As it happens, the city appears closer to realizing the former. Backing for new community food gardens comes from the one person who can seemingly create green space out of thin air. That would be Mayor Michael R. Bloomberg, whose sustainability initiative, PlaNYC, calls for city agencies to identify vacant parcels that may be reclaimed for urban agriculture. Perhaps 100 potential sites should be evaluated by spring, said Edie Stone, who heads the vetting process as the director of GreenThumb, the community garden program at the New York City Department of Parks and Recreation.
Food-garden proposals have also sprouted from the offices of City Council speaker Christine C. Quinn (FoodWorks) and Manhattan borough president Scott M. Stringer (FoodNYC). Closer to the grass roots (which is not a pun), the Brooklyn garden-advocacy group 596 Acres has created a Web database and a signposting program to bring empty city lots into tillage. With all the new stake-claimers, “We get probably three or four requests a week,” Ms. Stone said. “That’s probably the most it’s ever been.”

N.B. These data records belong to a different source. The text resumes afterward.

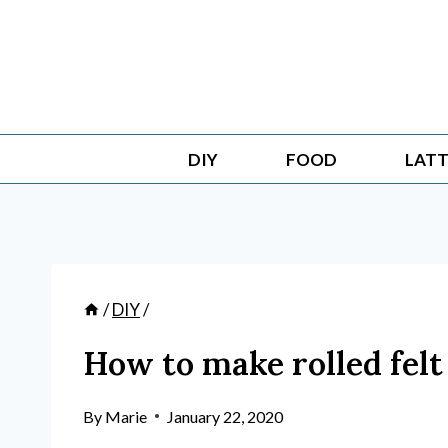
Skip
to
content
DIY
FOOD
LATT
/
DIY
/
How to make rolled felt
By
Marie
January 22, 2020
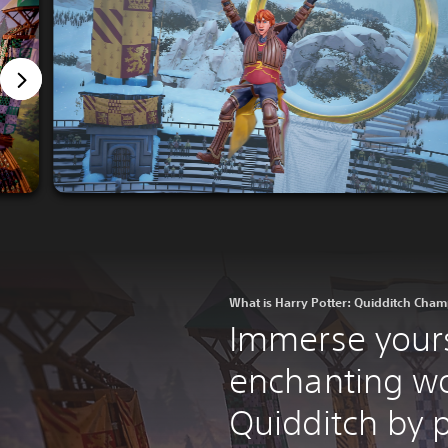
What is Harry Potter: Quidditch Cha
Immerse yours
enchanting wo
Quidditch by p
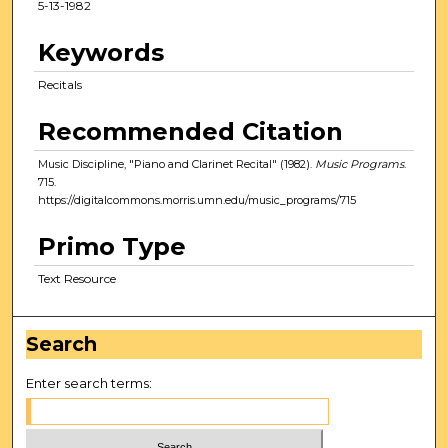
5-13-1982
Keywords
Recitals
Recommended Citation
Music Discipline, "Piano and Clarinet Recital" (1982).
Music Programs
.
715.
https://digitalcommons.morris.umn.edu/music_programs/715
Primo Type
Text Resource
Search
Enter search terms:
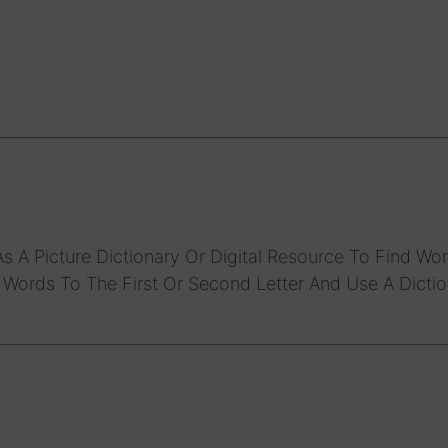
s A Picture Dictionary Or Digital Resource To Find Wor
f Words To The First Or Second Letter And Use A Dicti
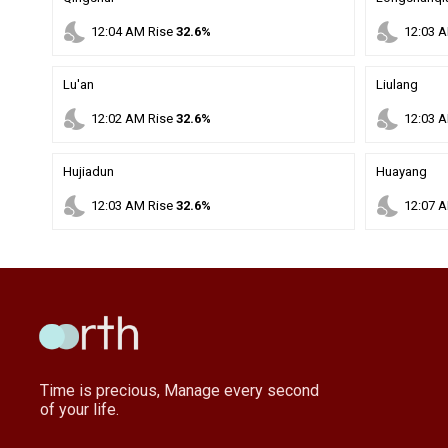
nights_stay
nights_stay
12
:
04
AM
Rise
32.6%
12
:
03
A
Lu'an
Liulang
nights_stay
nights_stay
12
:
02
AM
Rise
32.6%
12
:
03
A
Hujiadun
Huayang
nights_stay
nights_stay
12
:
03
AM
Rise
32.6%
12
:
07
A
Time is precious, Manage every second
of your life.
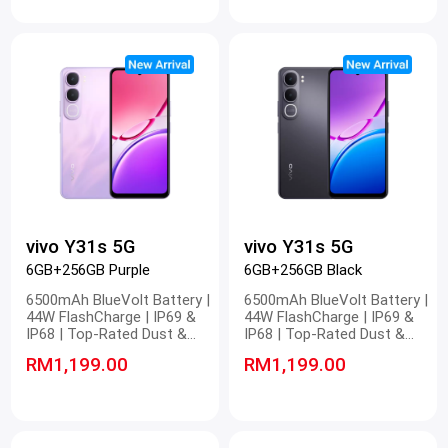
Eyecare Display | IP65 Dust
Eyecare Display | IP65 Dust
and Water Resistance
and Water Resistance
vivo Y31s 5G
vivo Y31s 5G
6GB+256GB Purple
6GB+256GB Black
6500mAh BlueVolt Battery |
6500mAh BlueVolt Battery |
44W FlashCharge | IP69 &
44W FlashCharge | IP69 &
IP68 | Top-Rated Dust &
IP68 | Top-Rated Dust &
Water Resistance | 4nm
Water Resistance | 4nm
RM1,199.00
RM1,199.00
Snapdragon 5G Platform |
Snapdragon 5G Platform |
Stunning FHD Display | 400%
Stunning FHD Display | 400%
Volume
Volume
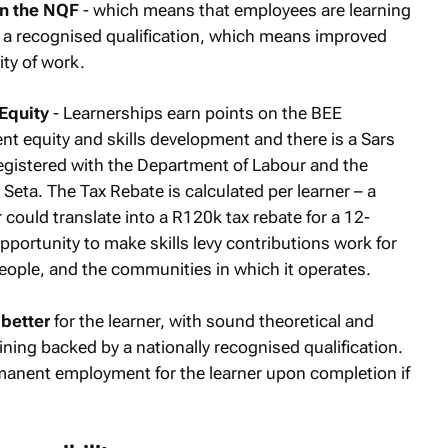
on the NQF
- which means that employees are learning
 a recognised qualification, which means improved
ity of work.
Equity
- Learnerships earn points on the BEE
 equity and skills development and there is a Sars
 registered with the Department of Labour and the
Seta. The Tax Rebate is calculated per learner – a
r could translate into a R120k tax rebate for a 12-
pportunity to make skills levy contributions work for
people, and the communities in which it operates.
better
for the learner, with sound theoretical and
ining backed by a nationally recognised qualification.
rmanent employment for the learner upon completion if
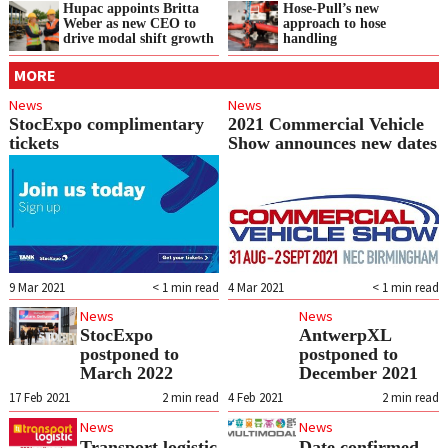
Hupac appoints Britta
Hose-Pull’s new
Weber as new CEO to
approach to hose
drive modal shift growth
handling
MORE
News
News
StocExpo complimentary
2021 Commercial Vehicle
tickets
Show announces new dates
9 Mar 2021
< 1
min read
4 Mar 2021
< 1
min read
News
News
StocExpo
AntwerpXL
postponed to
postponed to
March 2022
December 2021
17 Feb 2021
2
min read
4 Feb 2021
2
min read
News
News
Transport logistic
Date confirmed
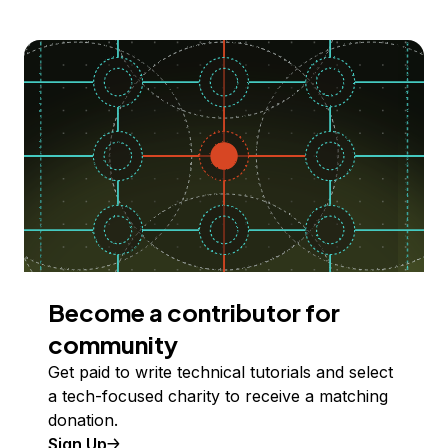
Become a contributor for
community
Get paid to write technical tutorials and select
a tech-focused charity to receive a matching
donation.
Sign Up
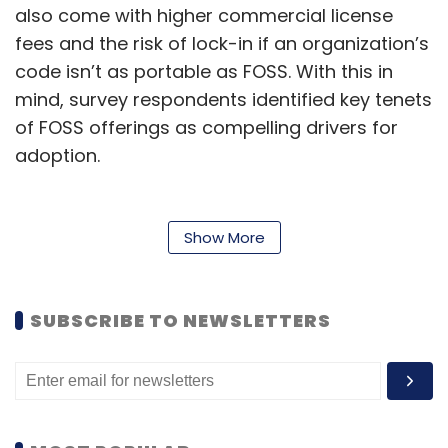
also come with higher commercial license
fees and the risk of lock-in if an organization’s
code isn’t as portable as FOSS. With this in
mind, survey respondents identified key tenets
of FOSS offerings as compelling drivers for
adoption.
When asked about the top FOSS benefits for
the application development strategy, 45% of
Show More
respondents cited cost reduction, 41% cited
the lack of licensing fees, 40% highlighted
unrestricted access to application source
SUBSCRIBE TO NEWSLETTERS
code, and 40% highlighted the strength of
FOSS communities there. Of respondents
actively practising FOSS-only strategies, 47%
cited the beneficial flexibility and freedom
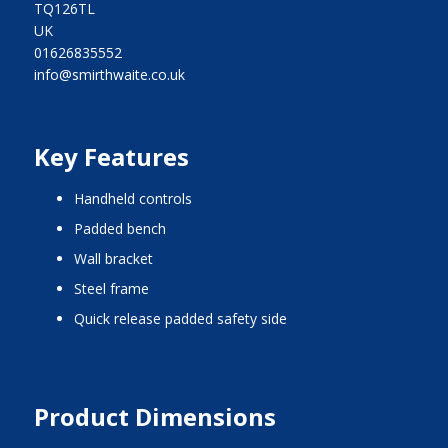
TQ126TL
UK
01626835552
info@smirthwaite.co.uk
Key Features
handheld controls
padded bench
wall bracket
steel frame
quick release padded safety side
Product Dimensions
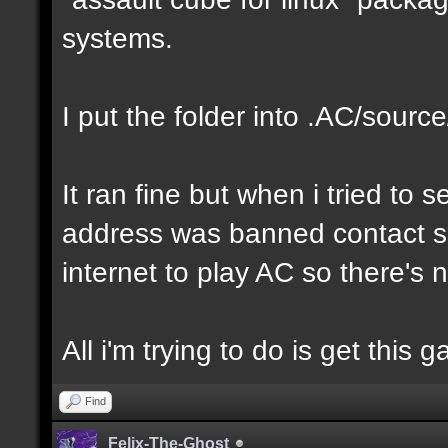
systems.
I put the folder into .AC/sour
It ran fine but when i tried to s
address was banned contact sup
internet to play AC so there's
All i'm trying to do is get this
Find
Felix-The-Ghost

Ms. Stone, 46, expresses great gratitude for all the official backing. After all, she buried years of her life in the fight against the last mayor, Rudolph W. Giuliani, and his late-’90s scheme to sell off the city’s gardens.
Yet it’s hard to imagine that Mr. Bloomberg and his colleagues will have the time this fall to drive an old Ford F-150 to Mott Haven with a load of mulch, and then stick around to prune the peach trees.
Who will actually do these jobs is an interesting question, and one that hasn’t necessarily been asked amid the blossoming of enthusiasm. “Everybody’s assuming there’s an infinite list of people waiting for a spot to garden,” Ms. Stone said. “I’m not convinced.”
Of course, she added, “Everything we find in Williamsburg is going to have 100 people on a list.” Yet new grangers aren’t likely to stumble upon free lots between the canteens on Bedford Avenue. “Are those people going to get on a train and go to East New York?”
Perhaps someday, Ms. Stone said, but “I haven’t found them yet.”
There is some evidence, in fact, that the bulk of New Yorkers do not have an unlimited appetite for growing their own kale. Official counts of New York gardens are fragmentary. But John Ameroso, the Johnny Appleseed of the New York community garden movement, suspects that the number of present-day gardens — around 800 — may be half what it was in the mid-1980s.
In his long career as an urban extension agent for Cornell University, Mr. Ameroso, 67, kept a log with ratings of all the plots he visited. “I remember that there were a lot of gardens that were not in use or minimally used,” he said. “Into the later ’80s, a lot of these disappeared or were abandoned. Or maybe there was one person working them. If nothing was developed on them, they just got overgrown.”
The truth, Ms. Stone said, is that at any given time, perhaps 10 percent of the city’s current stock of almost 600 registered GreenThumb gardens is growing mostly weeds. “In East New York, I can tell you that there are basically many gardens that are barely functioning now.”
This fact is no slight on the neighborhood, she emphasized. GreenThumb has a will and a way to revitalize these public spaces. As for actual financing — well, there’s a lot of compost to go around. GreenThumb runs on a budget of $600,000 to $800,000 a year, Ms. Stone said, mostly with federal Community Development Block Grants designated for poorer neighborhoods. From this pool, a typical garden receives about $600 in support and materials. The entire GreenThumb staff, including seasonal employees, numbers 15 to 20 people.
Presumably, after the gardens’ excessive watering this week, GreenThumb staff members will be especially busy for the next month or two (or six). GreenThumb’s deputy director, Roland Chouloute, reported that organizers will field calls from gardeners, with “requests and photos describing the situations they need help with.” Land Restoration Program crews will then “assist with tree pruning and cleaning, and fence repair.”
Yet by necessity and by design, the gardens are largely on their own. And so are the gardeners. It is volunteers who shoulder the responsibility to maintain the lots and open the gates to the public for 20 hours a week (between Apr. 1 and Oct. 31). A 2009 survey, commissioned by GreenThumb, found that the average community garden listed 29 members on its official rolls. But many gardens — nearly 10 percent, in fact — struggle to meet the 10-person minimum that the agency requires to renew each group’s registration.
In other words, before acres of pavement can turn into urban farmland, someone will have figure out how to grow a healthy crop of urban farmers.